# TRECHO DO TEXTO
Quem duvidaria da palavra de um ex-Procurador Geral da República quando confessa ter desejado matar um Ministro do Supremo? Afinal, Janot não só revelou o inconfessável, mas deu detalhes hediondos, atiçando a imaginação dos desconfiados e ocupando o noticiário às vésperas do lançamento de um livro de memórias.
Ato considerado desastroso pelos pares, as opiniões se dividem. Corre solto que, ébrio, não pensou antes de agir, versão ilustrada pela frase “keep calm and drink gim” postada pelo próprio Janot no perfil do whatsapp. Se assim for, alcoolismo é coisa séria e não merece descrédito já que, como ouvi por aí, poderia até ser um inusitado pedido de socorro. Também há quem diga que o ex procurador precisa de um exame psiquiátrico. E há quem o trate como uma espécie de terrorista, avançando o sinal das garantias para buscar e apreender o resto de sua reputação.

# O QUE SE PEDE
Dê sequência ao texto sobre a confissão de Janot, começando logo após a última frase mostrada. As linhas não têm papel algum neste exercício.

Entradas de dados
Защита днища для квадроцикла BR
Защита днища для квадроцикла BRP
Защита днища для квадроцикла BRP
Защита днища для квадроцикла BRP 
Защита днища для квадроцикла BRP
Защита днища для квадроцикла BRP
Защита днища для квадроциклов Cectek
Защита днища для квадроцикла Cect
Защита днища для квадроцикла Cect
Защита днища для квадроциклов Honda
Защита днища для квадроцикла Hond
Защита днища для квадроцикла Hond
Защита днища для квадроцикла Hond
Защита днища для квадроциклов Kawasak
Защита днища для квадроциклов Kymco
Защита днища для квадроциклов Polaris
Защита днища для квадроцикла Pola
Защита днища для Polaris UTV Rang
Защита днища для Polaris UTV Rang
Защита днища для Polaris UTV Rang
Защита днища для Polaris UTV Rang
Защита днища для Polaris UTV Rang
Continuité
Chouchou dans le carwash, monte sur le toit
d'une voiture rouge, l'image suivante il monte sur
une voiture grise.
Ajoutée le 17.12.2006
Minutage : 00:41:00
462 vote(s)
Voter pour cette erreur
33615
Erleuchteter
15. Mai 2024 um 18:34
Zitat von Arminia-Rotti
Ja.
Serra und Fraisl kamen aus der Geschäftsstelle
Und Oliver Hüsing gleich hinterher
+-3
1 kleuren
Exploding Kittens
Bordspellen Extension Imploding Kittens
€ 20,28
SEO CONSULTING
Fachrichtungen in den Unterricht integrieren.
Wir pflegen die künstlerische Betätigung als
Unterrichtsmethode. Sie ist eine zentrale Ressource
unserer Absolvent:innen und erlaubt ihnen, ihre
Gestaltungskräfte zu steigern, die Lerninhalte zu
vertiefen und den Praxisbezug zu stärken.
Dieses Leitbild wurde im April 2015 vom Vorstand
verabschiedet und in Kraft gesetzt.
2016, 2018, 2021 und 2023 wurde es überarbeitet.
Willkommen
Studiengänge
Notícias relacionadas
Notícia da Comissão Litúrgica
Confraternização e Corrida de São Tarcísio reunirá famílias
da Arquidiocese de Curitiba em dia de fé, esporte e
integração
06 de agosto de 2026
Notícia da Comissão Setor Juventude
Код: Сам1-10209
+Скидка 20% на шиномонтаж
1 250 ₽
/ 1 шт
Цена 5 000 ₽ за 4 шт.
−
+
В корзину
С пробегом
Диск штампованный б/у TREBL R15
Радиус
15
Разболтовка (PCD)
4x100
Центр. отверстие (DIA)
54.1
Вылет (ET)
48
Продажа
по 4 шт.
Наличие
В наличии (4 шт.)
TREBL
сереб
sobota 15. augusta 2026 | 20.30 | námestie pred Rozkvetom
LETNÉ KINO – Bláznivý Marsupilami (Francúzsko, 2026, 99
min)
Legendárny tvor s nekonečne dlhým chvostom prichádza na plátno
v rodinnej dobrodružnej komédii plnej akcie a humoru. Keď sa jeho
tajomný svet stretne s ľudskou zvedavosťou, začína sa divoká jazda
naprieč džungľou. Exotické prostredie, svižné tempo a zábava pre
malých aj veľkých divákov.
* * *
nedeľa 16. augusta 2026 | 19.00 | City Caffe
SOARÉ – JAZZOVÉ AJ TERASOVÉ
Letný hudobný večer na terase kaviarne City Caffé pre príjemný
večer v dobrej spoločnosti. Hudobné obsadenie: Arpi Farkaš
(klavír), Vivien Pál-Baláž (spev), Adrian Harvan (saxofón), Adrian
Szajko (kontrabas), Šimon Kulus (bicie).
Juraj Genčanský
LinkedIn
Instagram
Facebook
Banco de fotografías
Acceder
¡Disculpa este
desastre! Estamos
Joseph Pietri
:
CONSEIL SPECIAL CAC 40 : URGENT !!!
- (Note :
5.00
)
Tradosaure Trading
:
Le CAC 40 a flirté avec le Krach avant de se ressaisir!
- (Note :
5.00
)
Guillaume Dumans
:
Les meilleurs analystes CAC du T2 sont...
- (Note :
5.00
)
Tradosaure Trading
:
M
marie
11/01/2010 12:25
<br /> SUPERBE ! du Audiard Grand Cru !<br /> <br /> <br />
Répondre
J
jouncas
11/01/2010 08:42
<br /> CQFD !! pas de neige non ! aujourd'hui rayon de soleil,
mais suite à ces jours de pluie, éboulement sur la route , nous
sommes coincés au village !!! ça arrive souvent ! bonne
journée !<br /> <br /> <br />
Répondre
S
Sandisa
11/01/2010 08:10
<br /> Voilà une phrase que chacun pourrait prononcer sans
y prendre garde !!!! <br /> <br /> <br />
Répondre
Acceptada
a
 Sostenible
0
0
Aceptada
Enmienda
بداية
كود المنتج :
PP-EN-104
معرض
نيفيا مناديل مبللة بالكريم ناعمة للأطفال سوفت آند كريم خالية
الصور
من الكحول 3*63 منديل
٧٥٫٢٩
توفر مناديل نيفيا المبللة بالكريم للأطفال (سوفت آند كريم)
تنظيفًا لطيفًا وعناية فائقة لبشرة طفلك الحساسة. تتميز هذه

# EXERCÍCIO RESOLVIDO
Deixando de lado as causas imaginarias para um duplo “cogito”, na linguagem penal, de cometer homicídio e suicídio, a carreira do ex procurador está longe da demência. Ao contrário. É notável a coerência e sistematicidade da Operação Lava Jato, chefiada por ele após atravessar carreira exemplar no Ministério Público, tendo sido indicado com ampla margem de votos a ocupar o primeiro lugar na lista tríplice e, ironicamente, ser nomeado pela Presidenta Dilma Rousseff no acordo republicano que regia as relações entre poderes.
O episódio da nomeação mereceu destaque no livro recém-lançado, com reiterada menção ao gosto pelo álcool e certa deferência à ex-mandatária. Não mereceu registro, porém, a traição que se seguiu. Bacante ou não, Janot regeu os tempos do processo de cassação de Dilma, denunciando-a perante o STF um dia antes do julgamento da admissibilidade do impeachment na Câmara dos Deputados e incendiando o golpe parlamentar, sincrônico à ofensiva da Lava Jato contra Lula.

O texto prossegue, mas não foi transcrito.